Job:
Below are records to write out exactly; drop the pictures when you do.

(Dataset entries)
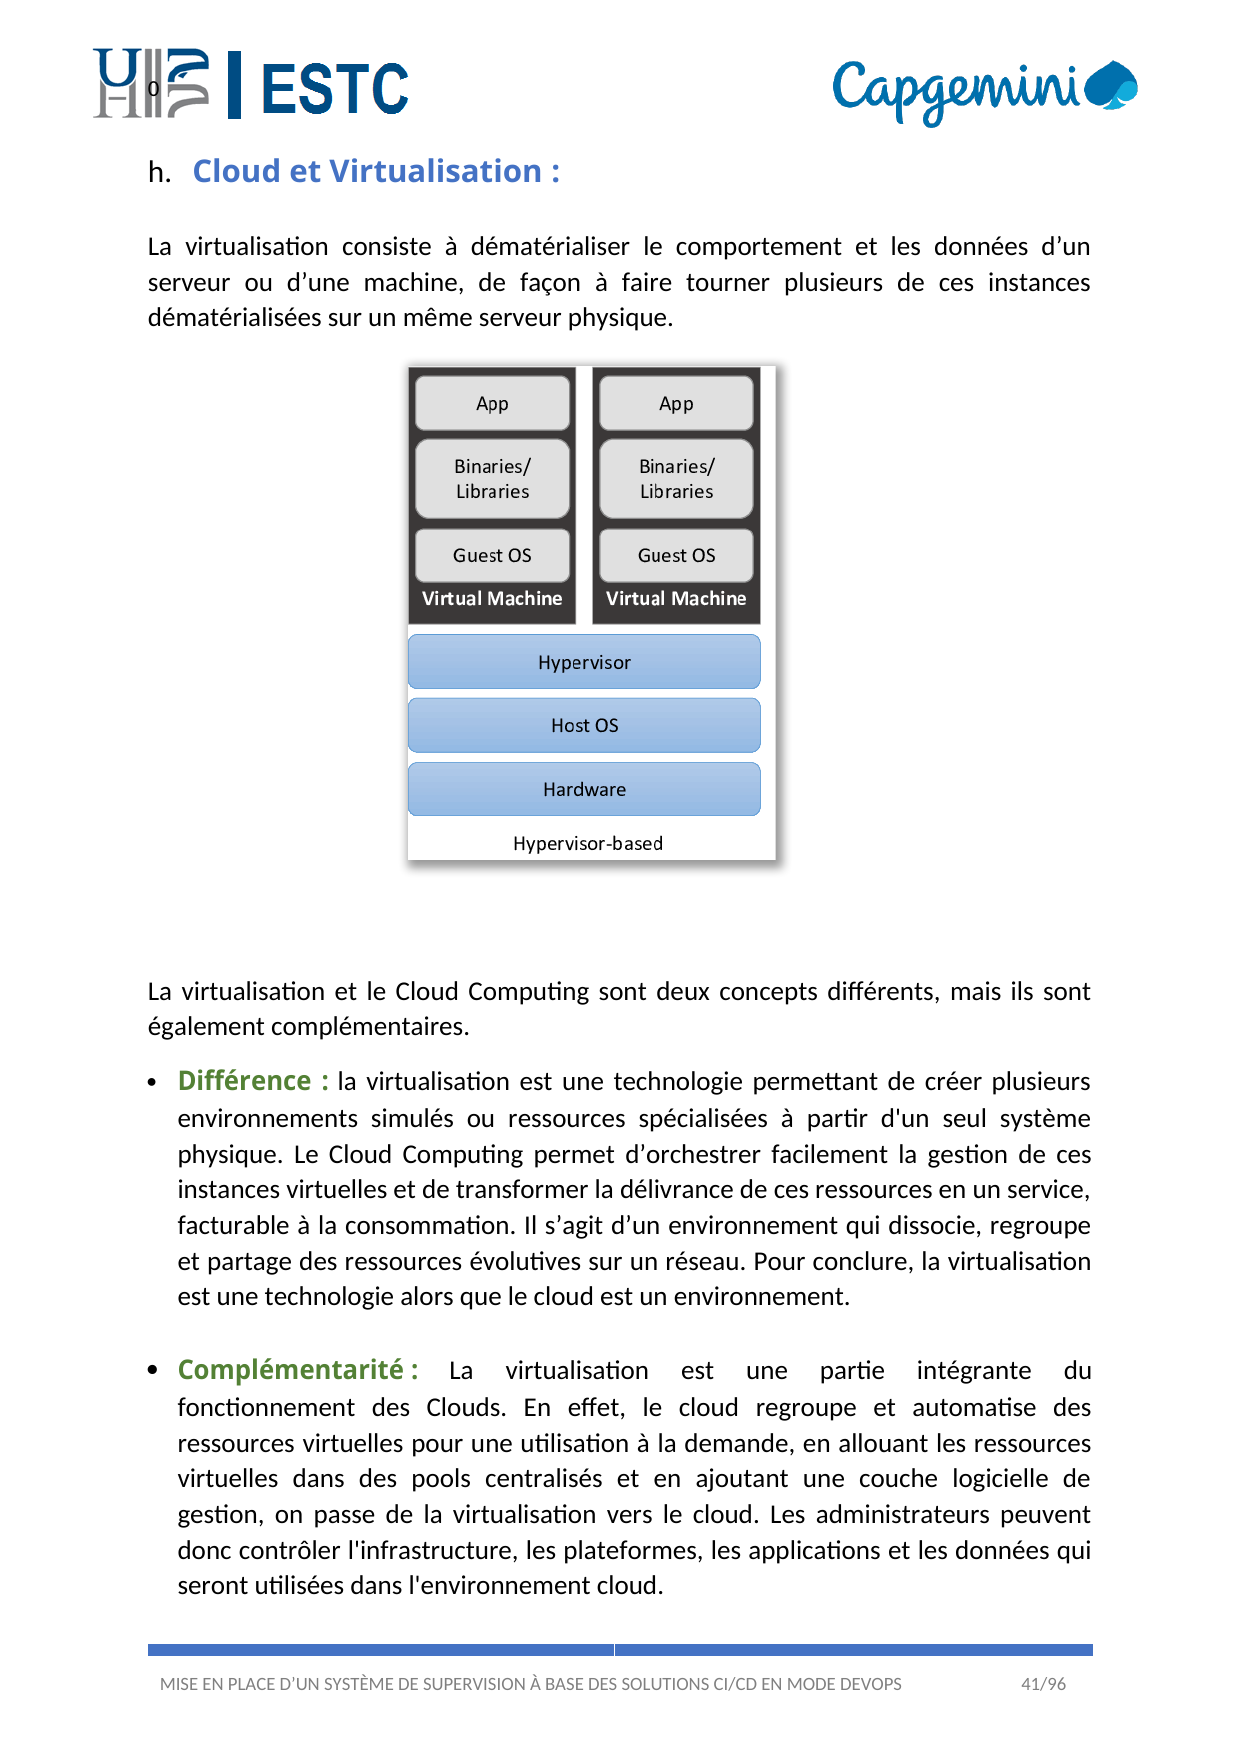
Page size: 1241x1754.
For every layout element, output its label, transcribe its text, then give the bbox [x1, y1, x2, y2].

text La virtualisation consiste à dématérialiser le comportement et les données d’un serveur ou d’une machine, de façon à faire tourner plusieurs de ces instances dématérialisées sur un même serveur physique. [148, 229, 1093, 333]
picture [87, 40, 418, 136]
subtitle Cloud et Virtualisation : [148, 149, 1093, 191]
picture [833, 60, 1139, 128]
list Différence : la virtualisation est une technologie permettant de créer plusieurs environnements simulés ou ressources spécialisées à partir d'un seul système physique. Le Cloud Computing permet d’orchestrer facilement la gestion de ces instances virtuelles et de transformer la délivrance de ces ressources en un service, facturable à la consommation. Il s’agit d’un environnement qui dissocie, regroupe et partage des ressources évolutives sur un réseau. Pour conclure, la virtualisation est une technologie alors que le cloud est un environnement. [148, 1062, 1093, 1312]
text La virtualisation et le Cloud Computing sont deux concepts différents, mais ils sont également complémentaires. [148, 974, 1093, 1042]
picture [408, 366, 776, 860]
list Complémentarité : La virtualisation est une partie intégrante du fonctionnement des Clouds. En effet, le cloud regroupe et automatise des ressources virtuelles pour une utilisation à la demande, en allouant les ressources virtuelles dans des pools centralisés et en ajoutant une couche logicielle de gestion, on passe de la virtualisation vers le cloud. Les administrateurs peuvent donc contrôler l'infrastructure, les plateformes, les applications et les données qui seront utilisées dans l'environnement cloud. [148, 1351, 1093, 1601]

Response to this exercise:
Page size: 1241x1754.
For every layout element, output its label, transcribe its text, then give the bbox [x1, y1, x2, y2].

text La virtualisation consiste à dématérialiser le comportement et les données d’un serveur ou d’une machine, de façon à faire tourner plusieurs de ces instances dématérialisées sur un même serveur physique. [148, 229, 1093, 333]
picture [87, 40, 418, 136]
subtitle Cloud et Virtualisation : [148, 149, 1093, 191]
picture [833, 60, 1139, 128]
list Différence : la virtualisation est une technologie permettant de créer plusieurs environnements simulés ou ressources spécialisées à partir d'un seul système physique. Le Cloud Computing permet d’orchestrer facilement la gestion de ces instances virtuelles et de transformer la délivrance de ces ressources en un service, facturable à la consommation. Il s’agit d’un environnement qui dissocie, regroupe et partage des ressources évolutives sur un réseau. Pour conclure, la virtualisation est une technologie alors que le cloud est un environnement. [148, 1062, 1093, 1312]
text La virtualisation et le Cloud Computing sont deux concepts différents, mais ils sont également complémentaires. [148, 974, 1093, 1042]
picture [408, 366, 776, 860]
list Complémentarité : La virtualisation est une partie intégrante du fonctionnement des Clouds. En effet, le cloud regroupe et automatise des ressources virtuelles pour une utilisation à la demande, en allouant les ressources virtuelles dans des pools centralisés et en ajoutant une couche logicielle de gestion, on passe de la virtualisation vers le cloud. Les administrateurs peuvent donc contrôler l'infrastructure, les plateformes, les applications et les données qui seront utilisées dans l'environnement cloud. [148, 1351, 1093, 1601]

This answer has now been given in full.